Born the third of seven children in a remote mountain village of Korea, he was compelled by his family’s impoverished circumstances to abandon secondary education to help out on the farm after graduating from elementary school. In high school, where he enrolled only with great difficulty, he persevered in his schoolwork even as he continued to work part-time in the school canteen. 

Matriculating into legal studies at the prestigious Korea University, he fought against the military dictatorship as a member of the student press and in his role as student body president. Upon graduation, he joined an international trading company and spent his thirties posted in the U.S. He then received his MBA from Pepperdine University in L.A. and subsequently his Phd in business administration from Kyung Hee University in Korea.

In 1995, he entered politics upon the recommendation of the late President Kim Dae-jung and served in a range of key posts over the past 30 years, which include serving for six terms as Member of the National Assembly, leader of the Democratic Party of Korea, Minister of Commerce, Industry and Energy, Speaker of the National Assembly, and Prime Minister. Of particular note, as head of the legislative branch in 2016, he presided over the unprecedented impeachment of a sitting president and its judicious resolution. And from January of 2020 to April the following year, as the Republic of Korea’s 46th Prime Minister, he successfully led Korea’s early Covid-19 response. 

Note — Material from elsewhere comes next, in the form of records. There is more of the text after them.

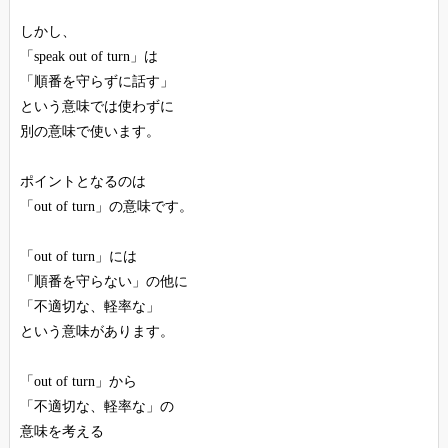
しかし、
「speak out of turn」は
「順番を守らずに話す」
という意味では使わずに
別の意味で使います。
ポイントとなるのは
「out of turn」の意味です。
「out of turn」には
「順番を守らない」の他に
「不適切な、軽率な」
という意味があります。
「out of turn」から
「不適切な、軽率な」の
意味を考える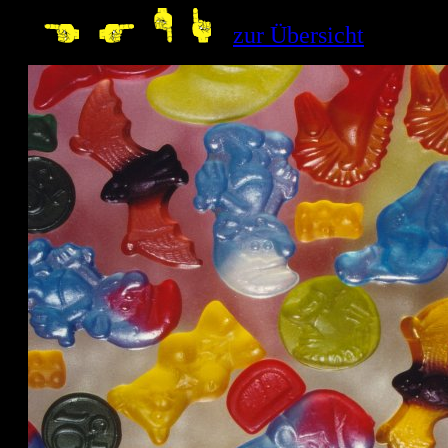
--
zur Übersicht
10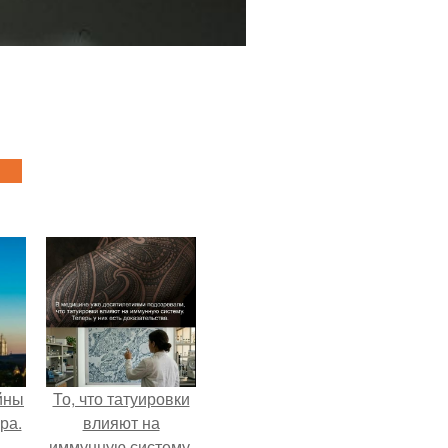
йны
То, что татуировки
ра.
влияют на
иммунную систему,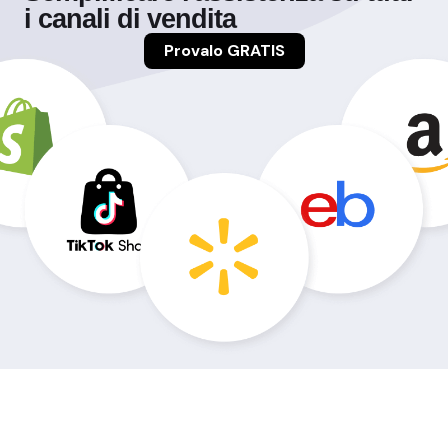
i canali di vendita
Provalo GRATIS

Befitting the nickname “Mr. Smile,” he is widely considered an exemplar of parliamentary democracy, who prioritizes political compromise and reason and remains respected for his spotless record notwithstanding a long career in politics.

Taking a step back from frontline politics, he currently serves as Chairman of the Roh Moo-hyun Foundation, working to further civic learning as he personally oversees programs that aim to foster the next generation of political leaders.

He and his wife, Hyuikyung Choi, whom he met in college, have two grown children, a daughter and a son.